The Ateneo Human Rights Center (AHRC) expresses its concern over the recent statements and policies made by Ombudsman Samuel Martires on restricting public access to Statements of Assets and Liabilities (SALNs) of public officials and employees. In particular, the AHRC strongly opposes Ombudsman Martires’ proposal to penalize those who make “commentaries” on the SALNs of public officials and employees amidst his office’s continuous denial of requests for copies of President Rodrigo Duterte’s SALNs.

As a symbol of public transparency, no less than the Constitution mandates under Article 17, Section 17 that a public official or employee’s SALN must be disclosed to the public. Ombudsman Martires’ recent pronouncements clearly go against this principle of transparency among public officials, in line with the principle that public office is a public trust. 

We also note that Ombudsman Martires’ policies to refuse the disclosure of SALNs to the public is against Republic Act No. 6713 or the Code of Conduct and Ethical Standards for Public Officials and Employees. RA 6713 was enacted in the spirit of transparency; government officials are obligated to be transparent about their assets and liabilities. Section 8(C) of RA 6713 says that SALNs “shall be available for inspection within reasonable hours, xxx and for copying or reproduction within 10 days from the time they are required to be filed.”

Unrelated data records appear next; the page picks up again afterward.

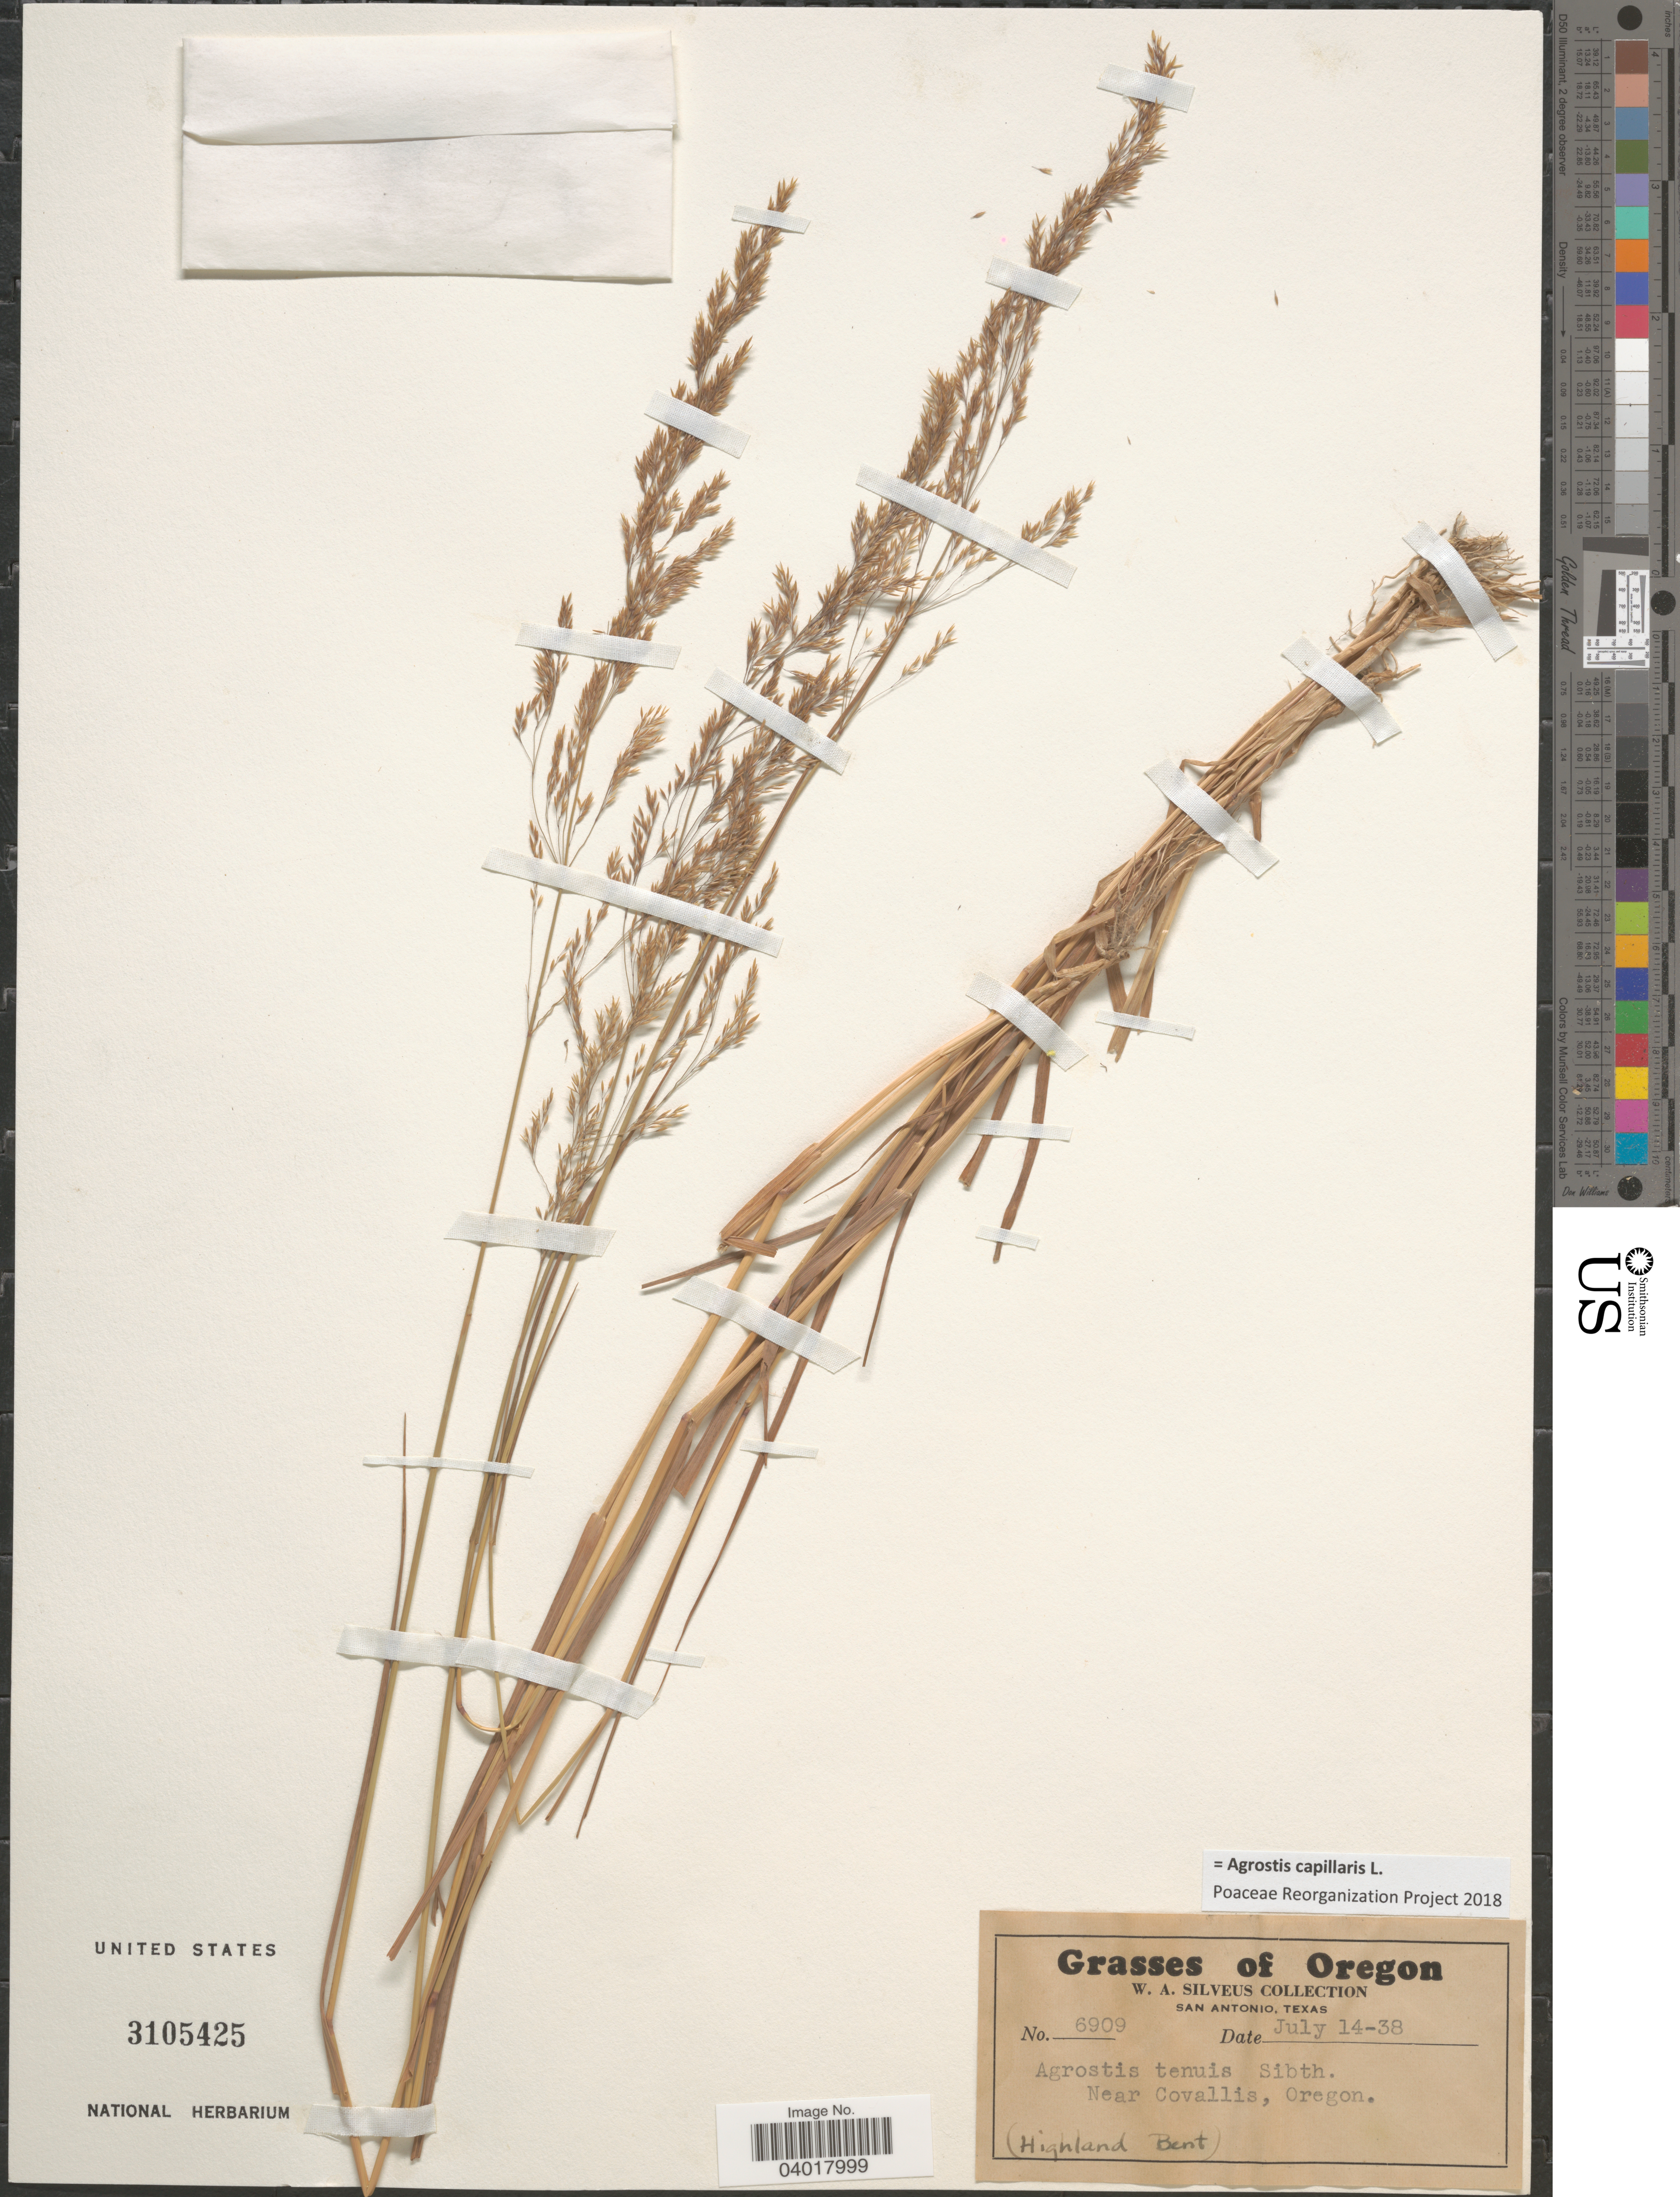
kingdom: Plantae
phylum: Tracheophyta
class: Liliopsida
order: Poales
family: Poaceae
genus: Agrostis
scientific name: Agrostis capillaris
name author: L.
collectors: W. Silveus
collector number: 6909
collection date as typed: Transcribed d/m/y: 14/7/38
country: United States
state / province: Oregon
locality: Near Covallis.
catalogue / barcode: US 3105425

Ombudsman Martires’ proposal to amend RA 6713 and impose imprisonment of five years for anyone who makes “commentaries” on the SALNs of government officials and employees clearly contradicts our constitutionally protected rights to freedom of the press, freedom of expression, and right to information. Such a proposal continues to undermine these rights under this administration. 

Our Constitution guarantees the people the right to information on matters of public concern. (1987 Constitution, Article 3, section 7). Public officials, both elected or appointed, hold their office in trust for the people. Whether they are able to maintain honesty and integrity in their office, as can be reflected in their SALNs, is a matter of public concern.

Penalizing commentaries on SALNs goes against our freedom of expression. The people have the right to participate in matters of governance and this participation covers discussions that, at times, may put our public officials under scrutiny. By penalizing commentaries, transparency and accountability will be discouraged while public officials will receive a privilege against public scrutiny and embolden those to continuously involve themselves in corrupt acts without any means to hold them accountable – including the Office of the Ombudsman.